Some researchers appreciate the fact that Complete Genomics is making its human-genome data publicly available for scrutiny. “I’m impressed by the fact that they are trying to put their data into peoples’ hands,” said Grills. “I think that’s a very good way to go about what they are trying to do.”
But several scientists asked at the AGBT meeting expressed concern about sending out precious clinical samples to a service, and about the privacy of the sequencing data.
When asked by a member of the audience about privacy concerns and compliance with the US Department of Health and Human Services’ Health Insurance Portability and Accountability Act privacy rule, which “protects the privacy of individually identifiable health information,” Reid said that “today, we have done nothing.”
“We are a pre-commercial company just coming out of the startup phase and launching into the commercial phase,” he explained. “We are relying heavily on our partners to guide us through that process.”
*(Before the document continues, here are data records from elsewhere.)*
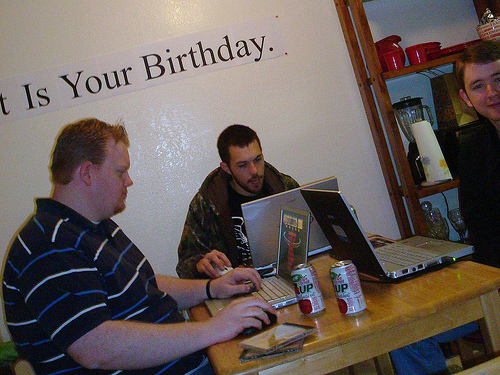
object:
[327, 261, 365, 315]
cans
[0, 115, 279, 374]
man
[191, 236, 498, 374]
table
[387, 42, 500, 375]
man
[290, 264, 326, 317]
soda can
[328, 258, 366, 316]
soda can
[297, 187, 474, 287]
laptop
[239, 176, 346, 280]
laptop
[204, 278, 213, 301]
bracelet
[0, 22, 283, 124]
sign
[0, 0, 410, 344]
wall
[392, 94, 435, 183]
blender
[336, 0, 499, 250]
shelf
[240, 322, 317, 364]
disks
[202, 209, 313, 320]
laptops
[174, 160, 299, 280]
jacket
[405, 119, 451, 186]
towel paper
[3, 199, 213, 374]
shirt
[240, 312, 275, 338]
mouse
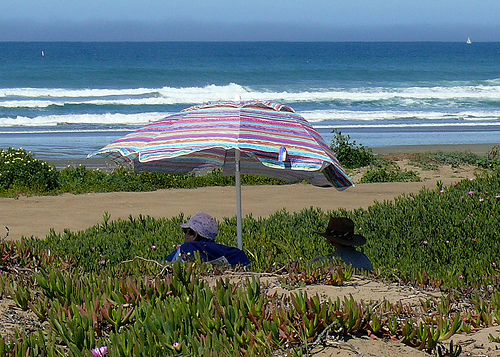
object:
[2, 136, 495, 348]
beach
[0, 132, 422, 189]
plants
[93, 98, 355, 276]
umbrella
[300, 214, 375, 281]
man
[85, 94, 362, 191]
shore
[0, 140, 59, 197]
bush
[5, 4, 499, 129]
ocean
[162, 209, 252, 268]
people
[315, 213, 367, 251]
hat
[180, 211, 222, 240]
hat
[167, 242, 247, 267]
shirt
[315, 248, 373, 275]
shirt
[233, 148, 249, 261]
pole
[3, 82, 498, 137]
waves crashing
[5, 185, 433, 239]
path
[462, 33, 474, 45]
sail boat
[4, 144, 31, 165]
white buds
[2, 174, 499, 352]
plants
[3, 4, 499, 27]
sky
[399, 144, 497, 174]
sand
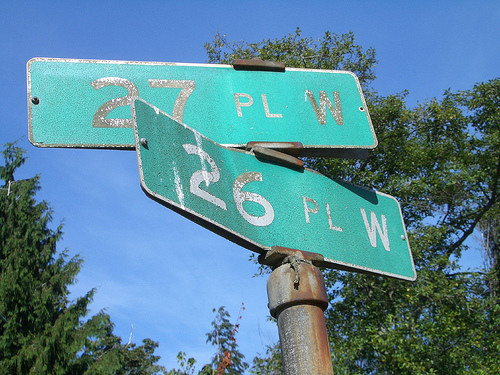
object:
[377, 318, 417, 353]
leaf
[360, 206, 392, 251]
white "w"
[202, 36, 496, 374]
tree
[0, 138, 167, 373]
tree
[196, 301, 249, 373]
tree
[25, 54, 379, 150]
sign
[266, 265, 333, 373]
pole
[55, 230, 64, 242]
leaf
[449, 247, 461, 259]
leaf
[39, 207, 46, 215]
leaf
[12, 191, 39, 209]
leaves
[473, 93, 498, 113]
leaves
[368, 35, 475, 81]
sky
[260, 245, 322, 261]
metal tab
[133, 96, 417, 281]
sign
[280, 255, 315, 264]
rust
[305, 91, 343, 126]
lettering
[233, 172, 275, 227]
number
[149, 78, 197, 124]
number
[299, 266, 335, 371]
stain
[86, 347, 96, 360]
leaf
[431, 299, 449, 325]
leaves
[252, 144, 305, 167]
clips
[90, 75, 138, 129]
numbers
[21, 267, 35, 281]
leaves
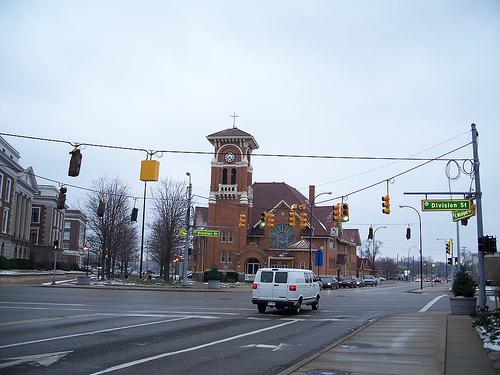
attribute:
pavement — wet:
[123, 309, 180, 359]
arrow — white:
[238, 341, 301, 351]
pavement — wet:
[307, 289, 379, 323]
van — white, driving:
[253, 265, 321, 315]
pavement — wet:
[111, 298, 194, 370]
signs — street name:
[420, 198, 475, 223]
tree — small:
[453, 267, 473, 297]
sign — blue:
[312, 246, 324, 268]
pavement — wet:
[150, 281, 214, 336]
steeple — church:
[202, 109, 264, 206]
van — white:
[247, 263, 327, 317]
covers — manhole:
[303, 337, 370, 374]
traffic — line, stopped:
[319, 277, 338, 289]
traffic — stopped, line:
[336, 275, 358, 288]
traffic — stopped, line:
[347, 277, 363, 287]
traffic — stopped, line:
[361, 276, 377, 287]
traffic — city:
[244, 269, 377, 313]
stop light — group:
[378, 190, 395, 218]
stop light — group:
[328, 197, 353, 224]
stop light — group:
[285, 201, 311, 231]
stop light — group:
[257, 207, 274, 226]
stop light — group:
[235, 205, 247, 230]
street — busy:
[1, 256, 458, 369]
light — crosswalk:
[469, 230, 499, 259]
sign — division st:
[415, 195, 473, 213]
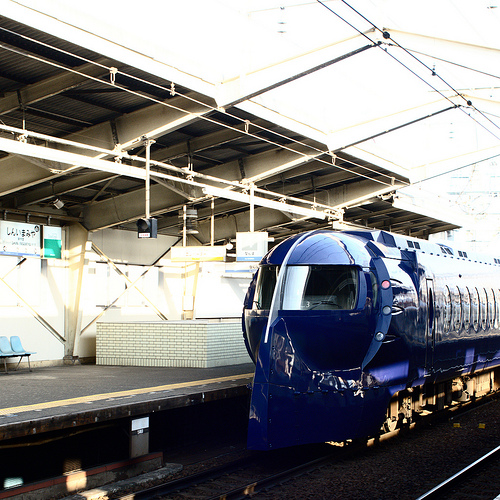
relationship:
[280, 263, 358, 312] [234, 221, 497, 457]
window attached to train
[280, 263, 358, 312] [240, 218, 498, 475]
window attached to train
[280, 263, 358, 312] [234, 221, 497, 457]
window on train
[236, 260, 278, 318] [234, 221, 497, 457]
window on train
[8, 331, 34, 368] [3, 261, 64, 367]
chair by wall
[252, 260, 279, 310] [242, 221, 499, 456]
window on train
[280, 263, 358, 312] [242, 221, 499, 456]
window on train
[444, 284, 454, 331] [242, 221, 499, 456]
window on train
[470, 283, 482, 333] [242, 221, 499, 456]
window on train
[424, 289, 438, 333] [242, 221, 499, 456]
window on train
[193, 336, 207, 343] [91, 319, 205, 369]
brick in wall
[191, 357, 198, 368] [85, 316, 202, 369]
brick in wall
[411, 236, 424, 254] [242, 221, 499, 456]
window on train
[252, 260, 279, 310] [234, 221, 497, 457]
window on train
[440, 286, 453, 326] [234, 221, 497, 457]
window on train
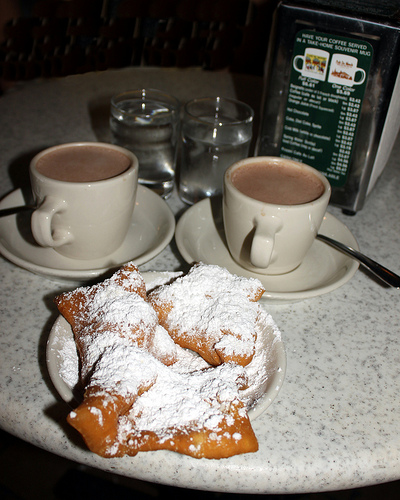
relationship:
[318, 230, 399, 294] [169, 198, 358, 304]
spoon on saucer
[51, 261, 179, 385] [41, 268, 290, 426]
pastry on top of plate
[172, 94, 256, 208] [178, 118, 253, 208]
glass holding water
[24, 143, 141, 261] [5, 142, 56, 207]
cup casting shadow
In terms of HIPAA compliance, he added, Complete Genomics envisions receiving anonymous, bar-coded samples from its customers.
However, some potential users don’t believe privacy issues will be that easy to resolve. “The concerns of privacy are a major impediment to using their type of model for certain types of studies,” Grills said. “I think commercial entities will not be comfortable with their data in that type of environment, as well as any clinical-based studies.”
Grills said he would think about using Complete’s service if other technologies cannot provide the same low cost. “I definitely would consider it for certain types of projects that are just not otherwise doable,” he said.
But competitors are also working on decreasing the cost of sequencing, he cautioned. “What [Complete Genomics has] is extremely promising at this particular snapshot in time,” Grills added. “The question is, things are moving rapidly, and when they come out of the gate, who else is going to be on the racetrack?”